Keterbatasan modal menjadi kendala yang menyebabkan banyak pengerajin gamelan di Desa
Sawan akhirnya gulung tikar, memilih mundur dan kembali menggarap sawah dan hal ini
biasanya dialami oleh para perajin yang bermodal kecil.
“ Home industri yang kami kelola saat ini tetap harus dilanjutkan. Bukan karena alasan
ekonomi semata, sebab gamelan itu merupakan sebuah Taksu, Warisan Budaya dan kami
wajib melestarikan, tegas Made Suanda.
Hal sedana juga di ungkapkan Perbekel Sawa, Nyoman Wira, gamelan adalah produk yang
awet, dengan permintaan yang tidak begitu besar. Diperparah, harga gamelan juga cukup
tinggi. Problem tersebut biasanya yang di rasakan para perajin gamelan. Karena itu, mereka
yang bermodal minim terpaksa harus mundur.
“ Secara umum kendala yang dihadapi para pengerajin yang ada di Desa Sawan adalah
masalah permodalan.
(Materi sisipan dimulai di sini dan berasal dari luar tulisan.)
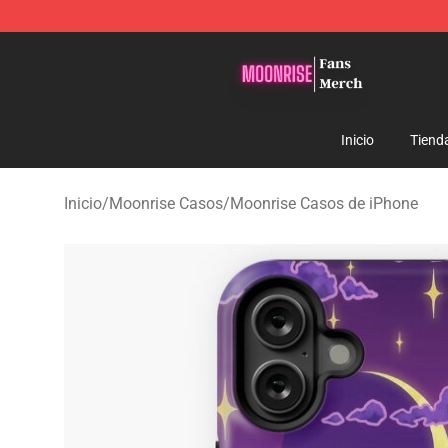
Moonrise Store - Official Moonrise Merchandise Shop
Inicio
Tiend
Inicio
/
Moonrise Casos
/
Moonrise Casos de iPhone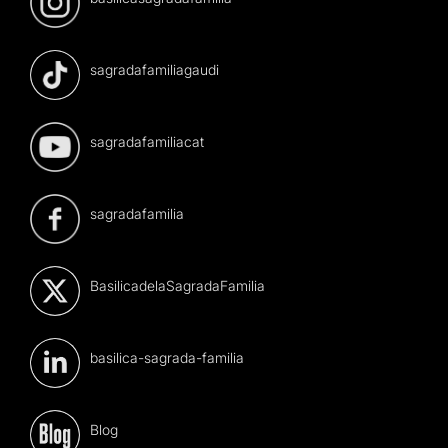
sagradafamiliagaudi
sagradafamiliacat
sagradafamilia
BasilicadelaSagradaFamilia
basilica-sagrada-familia
Blog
Harapakan kami, Pemerintah Kabupaten Buleleng sudikiranya untuk
membantu permodalan baik lewat UMKM atau Koperasi, apalagi saat ini di Desa Sawan telah
berdiri Koperasi Pandya Darma Mandala yang baru beranggotakan 25 orang dan anggota
Koperasi itu khusus pengerajin Pande yang ada di Desa Sawan” ungakap Pebekel Sawan
Nyoman Wira.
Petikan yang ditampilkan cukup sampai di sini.